## PROBLEM
Every line in the records below between the one holding "vfov_deg: 3.4" and the one holding "exposure_s: 1/4310", inclusive, is to be set down exactly; all other lines are to be left out.

## LISTED ENTRIES
____
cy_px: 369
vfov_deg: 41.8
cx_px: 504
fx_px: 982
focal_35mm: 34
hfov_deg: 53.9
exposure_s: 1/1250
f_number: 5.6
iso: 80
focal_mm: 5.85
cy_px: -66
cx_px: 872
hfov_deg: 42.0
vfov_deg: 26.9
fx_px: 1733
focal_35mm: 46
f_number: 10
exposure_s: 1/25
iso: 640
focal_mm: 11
____
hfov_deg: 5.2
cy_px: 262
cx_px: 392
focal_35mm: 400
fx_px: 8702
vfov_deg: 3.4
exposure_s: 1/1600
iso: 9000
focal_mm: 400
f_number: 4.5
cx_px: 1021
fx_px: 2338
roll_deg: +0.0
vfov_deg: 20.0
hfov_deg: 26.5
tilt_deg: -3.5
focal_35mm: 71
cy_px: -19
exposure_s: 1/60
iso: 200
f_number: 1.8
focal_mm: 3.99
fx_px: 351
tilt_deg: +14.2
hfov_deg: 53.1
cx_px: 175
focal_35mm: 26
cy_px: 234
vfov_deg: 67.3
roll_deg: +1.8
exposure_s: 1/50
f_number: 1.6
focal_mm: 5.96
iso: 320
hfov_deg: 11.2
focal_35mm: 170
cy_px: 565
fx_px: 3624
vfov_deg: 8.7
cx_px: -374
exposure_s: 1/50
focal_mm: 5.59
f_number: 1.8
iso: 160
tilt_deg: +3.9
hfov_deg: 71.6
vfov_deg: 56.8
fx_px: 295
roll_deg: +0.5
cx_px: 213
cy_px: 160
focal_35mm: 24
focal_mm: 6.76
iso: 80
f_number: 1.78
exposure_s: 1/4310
____
## EXERCISE SOLUTION
vfov_deg: 3.4
exposure_s: 1/1600
iso: 9000
focal_mm: 400
f_number: 4.5
cx_px: 1021
fx_px: 2338
roll_deg: +0.0
vfov_deg: 20.0
hfov_deg: 26.5
tilt_deg: -3.5
focal_35mm: 71
cy_px: -19
exposure_s: 1/60
iso: 200
f_number: 1.8
focal_mm: 3.99
fx_px: 351
tilt_deg: +14.2
hfov_deg: 53.1
cx_px: 175
focal_35mm: 26
cy_px: 234
vfov_deg: 67.3
roll_deg: +1.8
exposure_s: 1/50
f_number: 1.6
focal_mm: 5.96
iso: 320
hfov_deg: 11.2
focal_35mm: 170
cy_px: 565
fx_px: 3624
vfov_deg: 8.7
cx_px: -374
exposure_s: 1/50
focal_mm: 5.59
f_number: 1.8
iso: 160
tilt_deg: +3.9
hfov_deg: 71.6
vfov_deg: 56.8
fx_px: 295
roll_deg: +0.5
cx_px: 213
cy_px: 160
focal_35mm: 24
focal_mm: 6.76
iso: 80
f_number: 1.78
exposure_s: 1/4310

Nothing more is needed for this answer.